[Collected data]
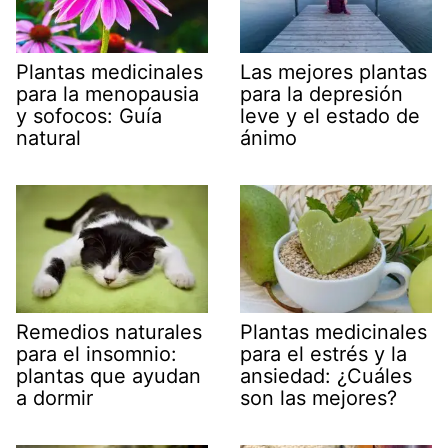
Plantas medicinales
Las mejores plantas
para la menopausia
para la depresión
y sofocos: Guía
leve y el estado de
natural
ánimo
Remedios naturales
Plantas medicinales
para el insomnio:
para el estrés y la
plantas que ayudan
ansiedad: ¿Cuáles
a dormir
son las mejores?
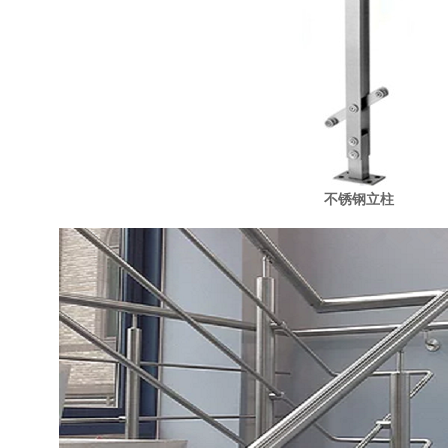
不锈钢立柱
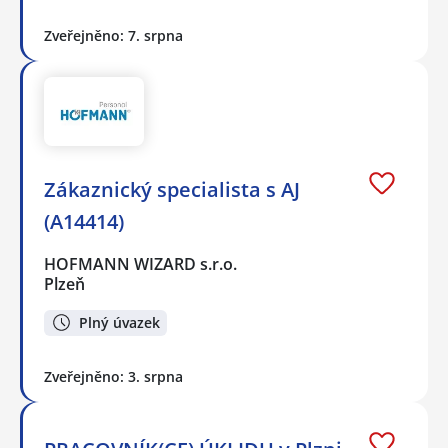
Zveřejněno: 7. srpna
Zákaznický specialista s AJ
(A14414)
HOFMANN WIZARD s.r.o.
Plzeň
Plný úvazek
Zveřejněno: 3. srpna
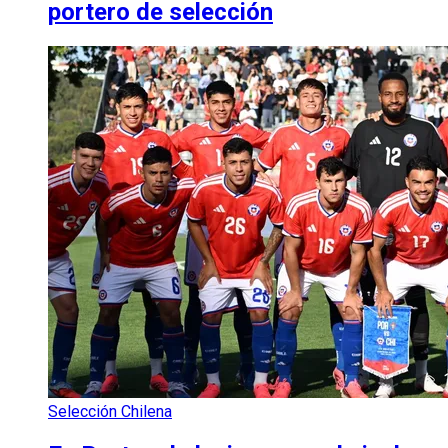
portero de selección
Selección Chilena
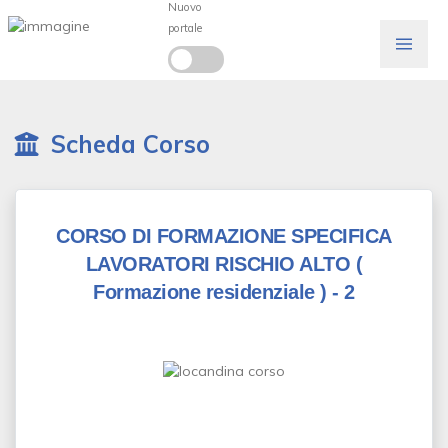
Nuovo
portale
Scheda Corso
CORSO DI FORMAZIONE SPECIFICA
LAVORATORI RISCHIO ALTO
(
Formazione residenziale )
- 2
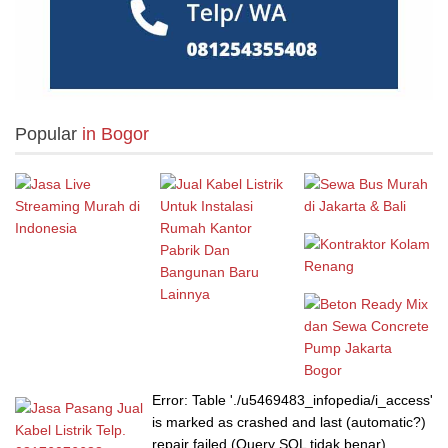
Probolinggo
(10)
Purwokerto
(12)
Salatiga
(7)
Popular
in Bogor
Semarang
(63)
Serang
(7)
Sidoarjo
(17)
Sukabumi
(4)
Surabaya
(105)
Surakarta
(14)
Error: Table './u5469483_infopedia/i_access'
is marked as crashed and last (automatic?)
repair failed (Query SQL tidak benar)
Tangerang
(99)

→ **TASK**
Go over the data and return every line that includes the word "para".

→ **WORKED SOLUTION**
para la menopausia
para la depresión
para el insomnio:
para el estrés y la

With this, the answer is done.